[Input records — start]

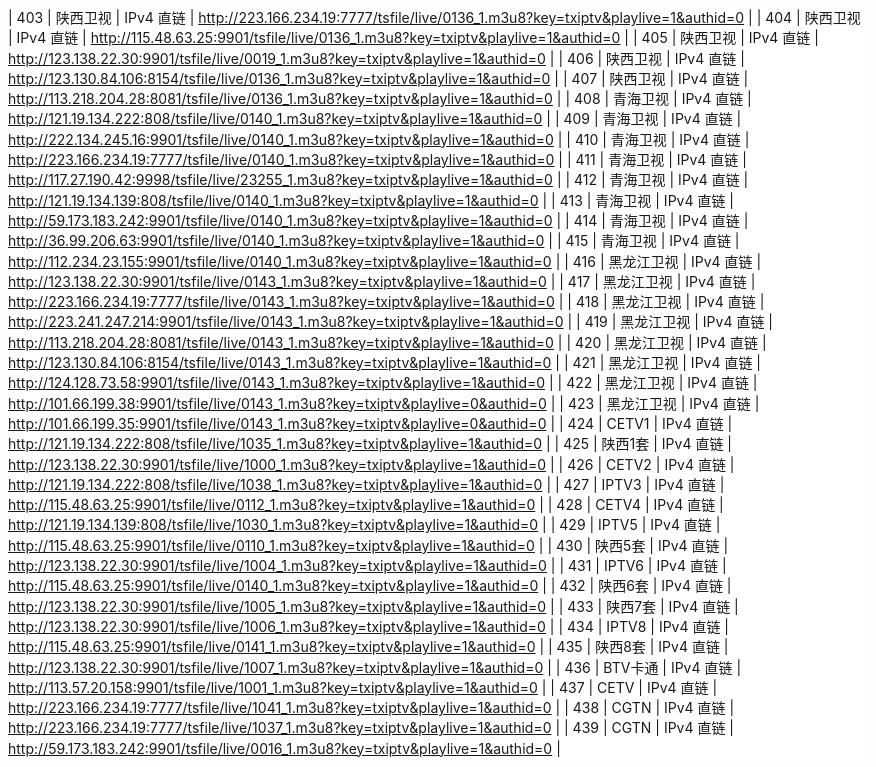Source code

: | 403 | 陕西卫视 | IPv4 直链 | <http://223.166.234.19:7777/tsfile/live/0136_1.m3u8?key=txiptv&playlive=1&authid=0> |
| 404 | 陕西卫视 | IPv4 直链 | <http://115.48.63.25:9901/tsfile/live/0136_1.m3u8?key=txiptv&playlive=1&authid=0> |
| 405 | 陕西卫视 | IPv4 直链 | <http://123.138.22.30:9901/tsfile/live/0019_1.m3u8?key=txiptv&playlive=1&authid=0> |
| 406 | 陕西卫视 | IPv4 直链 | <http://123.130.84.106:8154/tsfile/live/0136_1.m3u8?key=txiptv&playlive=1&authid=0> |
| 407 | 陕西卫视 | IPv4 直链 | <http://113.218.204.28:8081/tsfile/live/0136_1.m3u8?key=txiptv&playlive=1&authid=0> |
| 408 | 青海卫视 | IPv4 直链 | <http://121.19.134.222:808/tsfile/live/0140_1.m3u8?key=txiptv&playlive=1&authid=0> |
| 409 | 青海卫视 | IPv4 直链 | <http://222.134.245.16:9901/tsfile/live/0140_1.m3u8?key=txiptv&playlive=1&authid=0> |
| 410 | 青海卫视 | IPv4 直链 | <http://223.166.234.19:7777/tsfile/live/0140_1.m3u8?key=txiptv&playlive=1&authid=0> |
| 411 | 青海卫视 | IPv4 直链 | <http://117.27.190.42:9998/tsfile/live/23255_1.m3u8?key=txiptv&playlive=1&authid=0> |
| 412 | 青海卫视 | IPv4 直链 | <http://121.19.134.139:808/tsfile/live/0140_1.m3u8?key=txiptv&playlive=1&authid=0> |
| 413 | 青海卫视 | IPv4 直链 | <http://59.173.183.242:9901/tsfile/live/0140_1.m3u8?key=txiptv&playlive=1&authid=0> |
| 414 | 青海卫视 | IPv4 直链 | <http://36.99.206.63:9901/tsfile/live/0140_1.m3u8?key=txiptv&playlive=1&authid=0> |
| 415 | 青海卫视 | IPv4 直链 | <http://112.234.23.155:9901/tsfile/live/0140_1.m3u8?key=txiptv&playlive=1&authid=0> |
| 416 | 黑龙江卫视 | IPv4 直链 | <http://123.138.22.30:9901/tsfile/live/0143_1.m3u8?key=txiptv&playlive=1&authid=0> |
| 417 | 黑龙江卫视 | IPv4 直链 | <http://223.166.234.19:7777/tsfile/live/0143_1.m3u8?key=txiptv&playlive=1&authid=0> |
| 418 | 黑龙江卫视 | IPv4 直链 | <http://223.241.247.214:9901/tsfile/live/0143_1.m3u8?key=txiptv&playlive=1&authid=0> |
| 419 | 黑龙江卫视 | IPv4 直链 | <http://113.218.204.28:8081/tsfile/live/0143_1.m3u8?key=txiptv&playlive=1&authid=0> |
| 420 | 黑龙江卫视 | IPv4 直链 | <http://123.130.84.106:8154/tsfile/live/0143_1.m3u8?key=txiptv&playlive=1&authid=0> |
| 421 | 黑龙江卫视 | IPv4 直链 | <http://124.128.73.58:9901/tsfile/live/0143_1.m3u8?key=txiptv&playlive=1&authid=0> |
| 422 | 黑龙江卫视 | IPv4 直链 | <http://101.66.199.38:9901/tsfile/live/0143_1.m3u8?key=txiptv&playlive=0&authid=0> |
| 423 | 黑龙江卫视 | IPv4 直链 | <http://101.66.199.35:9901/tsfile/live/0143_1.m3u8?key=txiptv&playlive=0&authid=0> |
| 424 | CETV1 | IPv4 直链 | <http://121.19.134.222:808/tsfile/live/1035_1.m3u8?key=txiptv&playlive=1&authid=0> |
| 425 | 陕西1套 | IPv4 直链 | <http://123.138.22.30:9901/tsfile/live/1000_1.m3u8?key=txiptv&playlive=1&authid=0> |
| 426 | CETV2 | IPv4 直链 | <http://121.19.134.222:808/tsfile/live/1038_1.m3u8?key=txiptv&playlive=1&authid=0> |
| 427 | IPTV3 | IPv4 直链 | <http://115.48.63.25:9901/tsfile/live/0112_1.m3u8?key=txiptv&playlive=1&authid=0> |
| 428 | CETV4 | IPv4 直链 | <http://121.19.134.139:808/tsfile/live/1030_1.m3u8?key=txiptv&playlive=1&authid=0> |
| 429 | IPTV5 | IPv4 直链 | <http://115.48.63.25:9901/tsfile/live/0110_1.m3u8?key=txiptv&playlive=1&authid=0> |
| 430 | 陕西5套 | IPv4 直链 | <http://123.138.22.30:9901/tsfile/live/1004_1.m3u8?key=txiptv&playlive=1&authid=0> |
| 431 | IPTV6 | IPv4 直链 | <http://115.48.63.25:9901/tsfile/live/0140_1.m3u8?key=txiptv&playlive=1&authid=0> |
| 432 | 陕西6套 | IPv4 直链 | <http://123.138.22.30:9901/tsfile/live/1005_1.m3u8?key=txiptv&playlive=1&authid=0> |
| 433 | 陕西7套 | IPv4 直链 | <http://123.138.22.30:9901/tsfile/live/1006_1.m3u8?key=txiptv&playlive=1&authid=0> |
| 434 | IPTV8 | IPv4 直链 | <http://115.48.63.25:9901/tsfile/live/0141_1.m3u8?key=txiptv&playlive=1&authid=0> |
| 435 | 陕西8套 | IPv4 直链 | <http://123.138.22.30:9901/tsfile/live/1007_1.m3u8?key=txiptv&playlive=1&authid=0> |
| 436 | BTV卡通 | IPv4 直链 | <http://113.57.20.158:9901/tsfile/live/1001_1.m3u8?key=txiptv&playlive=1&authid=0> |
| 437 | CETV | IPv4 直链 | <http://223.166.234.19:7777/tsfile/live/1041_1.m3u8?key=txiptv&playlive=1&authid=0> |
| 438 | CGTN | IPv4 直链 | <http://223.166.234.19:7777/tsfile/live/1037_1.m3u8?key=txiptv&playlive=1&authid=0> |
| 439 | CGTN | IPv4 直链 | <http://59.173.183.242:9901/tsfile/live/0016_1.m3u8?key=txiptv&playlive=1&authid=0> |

[Input records — finish]

• **Task objective**
Rewrite the material above with "直链" swapped for "direct link" everywhere and nothing else altered, and leave the pictures out.

• **Written answer**
Source code

: | 403 | 陕西卫视 | IPv4 direct link | <http://223.166.234.19:7777/tsfile/live/0136_1.m3u8?key=txiptv&playlive=1&authid=0> |
| 404 | 陕西卫视 | IPv4 direct link | <http://115.48.63.25:9901/tsfile/live/0136_1.m3u8?key=txiptv&playlive=1&authid=0> |
| 405 | 陕西卫视 | IPv4 direct link | <http://123.138.22.30:9901/tsfile/live/0019_1.m3u8?key=txiptv&playlive=1&authid=0> |
| 406 | 陕西卫视 | IPv4 direct link | <http://123.130.84.106:8154/tsfile/live/0136_1.m3u8?key=txiptv&playlive=1&authid=0> |
| 407 | 陕西卫视 | IPv4 direct link | <http://113.218.204.28:8081/tsfile/live/0136_1.m3u8?key=txiptv&playlive=1&authid=0> |
| 408 | 青海卫视 | IPv4 direct link | <http://121.19.134.222:808/tsfile/live/0140_1.m3u8?key=txiptv&playlive=1&authid=0> |
| 409 | 青海卫视 | IPv4 direct link | <http://222.134.245.16:9901/tsfile/live/0140_1.m3u8?key=txiptv&playlive=1&authid=0> |
| 410 | 青海卫视 | IPv4 direct link | <http://223.166.234.19:7777/tsfile/live/0140_1.m3u8?key=txiptv&playlive=1&authid=0> |
| 411 | 青海卫视 | IPv4 direct link | <http://117.27.190.42:9998/tsfile/live/23255_1.m3u8?key=txiptv&playlive=1&authid=0> |
| 412 | 青海卫视 | IPv4 direct link | <http://121.19.134.139:808/tsfile/live/0140_1.m3u8?key=txiptv&playlive=1&authid=0> |
| 413 | 青海卫视 | IPv4 direct link | <http://59.173.183.242:9901/tsfile/live/0140_1.m3u8?key=txiptv&playlive=1&authid=0> |
| 414 | 青海卫视 | IPv4 direct link | <http://36.99.206.63:9901/tsfile/live/0140_1.m3u8?key=txiptv&playlive=1&authid=0> |
| 415 | 青海卫视 | IPv4 direct link | <http://112.234.23.155:9901/tsfile/live/0140_1.m3u8?key=txiptv&playlive=1&authid=0> |
| 416 | 黑龙江卫视 | IPv4 direct link | <http://123.138.22.30:9901/tsfile/live/0143_1.m3u8?key=txiptv&playlive=1&authid=0> |
| 417 | 黑龙江卫视 | IPv4 direct link | <http://223.166.234.19:7777/tsfile/live/0143_1.m3u8?key=txiptv&playlive=1&authid=0> |
| 418 | 黑龙江卫视 | IPv4 direct link | <http://223.241.247.214:9901/tsfile/live/0143_1.m3u8?key=txiptv&playlive=1&authid=0> |
| 419 | 黑龙江卫视 | IPv4 direct link | <http://113.218.204.28:8081/tsfile/live/0143_1.m3u8?key=txiptv&playlive=1&authid=0> |
| 420 | 黑龙江卫视 | IPv4 direct link | <http://123.130.84.106:8154/tsfile/live/0143_1.m3u8?key=txiptv&playlive=1&authid=0> |
| 421 | 黑龙江卫视 | IPv4 direct link | <http://124.128.73.58:9901/tsfile/live/0143_1.m3u8?key=txiptv&playlive=1&authid=0> |
| 422 | 黑龙江卫视 | IPv4 direct link | <http://101.66.199.38:9901/tsfile/live/0143_1.m3u8?key=txiptv&playlive=0&authid=0> |
| 423 | 黑龙江卫视 | IPv4 direct link | <http://101.66.199.35:9901/tsfile/live/0143_1.m3u8?key=txiptv&playlive=0&authid=0> |
| 424 | CETV1 | IPv4 direct link | <http://121.19.134.222:808/tsfile/live/1035_1.m3u8?key=txiptv&playlive=1&authid=0> |
| 425 | 陕西1套 | IPv4 direct link | <http://123.138.22.30:9901/tsfile/live/1000_1.m3u8?key=txiptv&playlive=1&authid=0> |
| 426 | CETV2 | IPv4 direct link | <http://121.19.134.222:808/tsfile/live/1038_1.m3u8?key=txiptv&playlive=1&authid=0> |
| 427 | IPTV3 | IPv4 direct link | <http://115.48.63.25:9901/tsfile/live/0112_1.m3u8?key=txiptv&playlive=1&authid=0> |
| 428 | CETV4 | IPv4 direct link | <http://121.19.134.139:808/tsfile/live/1030_1.m3u8?key=txiptv&playlive=1&authid=0> |
| 429 | IPTV5 | IPv4 direct link | <http://115.48.63.25:9901/tsfile/live/0110_1.m3u8?key=txiptv&playlive=1&authid=0> |
| 430 | 陕西5套 | IPv4 direct link | <http://123.138.22.30:9901/tsfile/live/1004_1.m3u8?key=txiptv&playlive=1&authid=0> |
| 431 | IPTV6 | IPv4 direct link | <http://115.48.63.25:9901/tsfile/live/0140_1.m3u8?key=txiptv&playlive=1&authid=0> |
| 432 | 陕西6套 | IPv4 direct link | <http://123.138.22.30:9901/tsfile/live/1005_1.m3u8?key=txiptv&playlive=1&authid=0> |
| 433 | 陕西7套 | IPv4 direct link | <http://123.138.22.30:9901/tsfile/live/1006_1.m3u8?key=txiptv&playlive=1&authid=0> |
| 434 | IPTV8 | IPv4 direct link | <http://115.48.63.25:9901/tsfile/live/0141_1.m3u8?key=txiptv&playlive=1&authid=0> |
| 435 | 陕西8套 | IPv4 direct link | <http://123.138.22.30:9901/tsfile/live/1007_1.m3u8?key=txiptv&playlive=1&authid=0> |
| 436 | BTV卡通 | IPv4 direct link | <http://113.57.20.158:9901/tsfile/live/1001_1.m3u8?key=txiptv&playlive=1&authid=0> |
| 437 | CETV | IPv4 direct link | <http://223.166.234.19:7777/tsfile/live/1041_1.m3u8?key=txiptv&playlive=1&authid=0> |
| 438 | CGTN | IPv4 direct link | <http://223.166.234.19:7777/tsfile/live/1037_1.m3u8?key=txiptv&playlive=1&authid=0> |
| 439 | CGTN | IPv4 direct link | <http://59.173.183.242:9901/tsfile/live/0016_1.m3u8?key=txiptv&playlive=1&authid=0> |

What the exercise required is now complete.